President Obama's Affordable Care Act created more stringent requirements for hospitals to report and return Medicare overpayments, she said. The government also is counting on fraud recovery to help pay for the expansion of insurance coverage.
As a result, many hospitals have reached settlements in disputes over short stays. But some have begun fighting back through the courts, and the American Hospital Association last year sued Health and Human Services for its refusal to pay hospitals for inpatient care that it determined should have been provided on an outpatient basis.
“This is a really frustrating issue for hospitals,’’ said Seattle lawyer Robert Homchick, who specializes in health care regulatory law. “The decision whether to admit a patient is supposed to be made ultimately by the physician and based on information he or she has at the time.’’

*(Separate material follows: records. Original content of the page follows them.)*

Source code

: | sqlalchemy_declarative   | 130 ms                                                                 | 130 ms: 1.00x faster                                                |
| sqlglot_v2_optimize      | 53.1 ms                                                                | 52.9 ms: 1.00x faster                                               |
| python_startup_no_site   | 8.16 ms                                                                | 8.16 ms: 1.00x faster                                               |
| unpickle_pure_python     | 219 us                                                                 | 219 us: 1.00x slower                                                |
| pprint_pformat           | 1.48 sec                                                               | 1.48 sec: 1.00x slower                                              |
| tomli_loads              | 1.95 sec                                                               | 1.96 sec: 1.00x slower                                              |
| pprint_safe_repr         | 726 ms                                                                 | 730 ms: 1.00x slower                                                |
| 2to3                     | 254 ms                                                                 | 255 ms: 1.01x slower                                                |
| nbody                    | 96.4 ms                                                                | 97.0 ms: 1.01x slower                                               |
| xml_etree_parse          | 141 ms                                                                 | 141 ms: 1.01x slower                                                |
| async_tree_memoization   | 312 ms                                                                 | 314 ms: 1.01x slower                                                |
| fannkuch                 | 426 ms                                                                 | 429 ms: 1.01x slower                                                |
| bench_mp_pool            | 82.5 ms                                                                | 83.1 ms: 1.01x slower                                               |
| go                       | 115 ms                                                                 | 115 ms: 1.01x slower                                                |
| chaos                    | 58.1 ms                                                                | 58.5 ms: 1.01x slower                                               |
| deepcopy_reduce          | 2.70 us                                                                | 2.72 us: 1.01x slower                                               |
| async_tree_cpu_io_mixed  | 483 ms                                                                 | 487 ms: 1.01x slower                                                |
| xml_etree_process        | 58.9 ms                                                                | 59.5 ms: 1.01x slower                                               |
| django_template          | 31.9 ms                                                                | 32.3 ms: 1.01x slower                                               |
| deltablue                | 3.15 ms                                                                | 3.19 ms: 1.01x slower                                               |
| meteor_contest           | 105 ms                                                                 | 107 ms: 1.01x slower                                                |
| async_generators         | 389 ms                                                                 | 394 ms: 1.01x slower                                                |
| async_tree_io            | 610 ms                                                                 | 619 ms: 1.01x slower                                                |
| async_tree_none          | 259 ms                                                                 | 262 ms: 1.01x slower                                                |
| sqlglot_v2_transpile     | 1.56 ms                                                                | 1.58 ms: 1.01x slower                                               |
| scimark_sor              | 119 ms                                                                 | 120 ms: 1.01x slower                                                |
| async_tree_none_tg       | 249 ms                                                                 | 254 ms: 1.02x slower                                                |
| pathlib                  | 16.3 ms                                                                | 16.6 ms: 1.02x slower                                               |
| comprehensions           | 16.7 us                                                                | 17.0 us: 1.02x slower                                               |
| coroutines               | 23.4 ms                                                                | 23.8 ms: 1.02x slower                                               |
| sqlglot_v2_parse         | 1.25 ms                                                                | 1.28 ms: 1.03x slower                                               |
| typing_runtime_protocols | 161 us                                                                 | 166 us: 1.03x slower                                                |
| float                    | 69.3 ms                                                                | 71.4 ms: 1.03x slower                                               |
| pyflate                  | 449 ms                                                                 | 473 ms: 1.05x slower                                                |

Doctors may decide the next morning that the “patient didn’t have internal bleeding after all,’’ he said, but the doctor in the emergency room is making the decision to admit “in real time.’’
Katz stressed in a written statement released by the hospital that the government’s inquiry had “absolutely nothing to do with quality of care provided to patients.’’ He said the hospital “vigorously defended claims for an inpatient level of service delivered to patients whom physicians had concluded should be admitted to the hospital because of their condition.’’
The settlement sum will come from a reserve specifically set aside for this purpose and will have no effect on hospital operations, Katz said.
The 1199SEIU United Healthcare Workers East, the largest health care union in Massachusetts, wrote a detailed letter in 2008 to Lois Silverman, then board chairwoman of Beth Israel Deaconess, about the financial risks of too many short hospital stays. The union warned that federal regulators were taking a closer look at short stays in their effort to control soaring health care costs.
The union also sent the letter to an official at the Office of the Inspector General in Boston. But it is unclear whether the union's letter led to the investigation, which began in 2010, when the government subpoenaed six years of records from the hospital. The union said its analysis of Medicare data found that 21 percent of Beth Israel Deaconess’ 67,365 discharges from 2000 through 2005 were for one-day stays, far higher than the national rate of 13 percent.
“A hospital’s prestige is never an excuse for deliberately and unnecessarily driving up costs through these types of billing schemes, ” Veronica Turner, 1199SEIU executive vice president, said in a written statement Monday.
Katz said the hospital has improved its billing practices so it can “generate claims that comport fully with the ever-changing Medicare billing rules.’’ It also created a position of senior vice president of compliance audit and risk, which reports to both its chief executive officer, Dr. Kevin Tabb, and to the board of directors.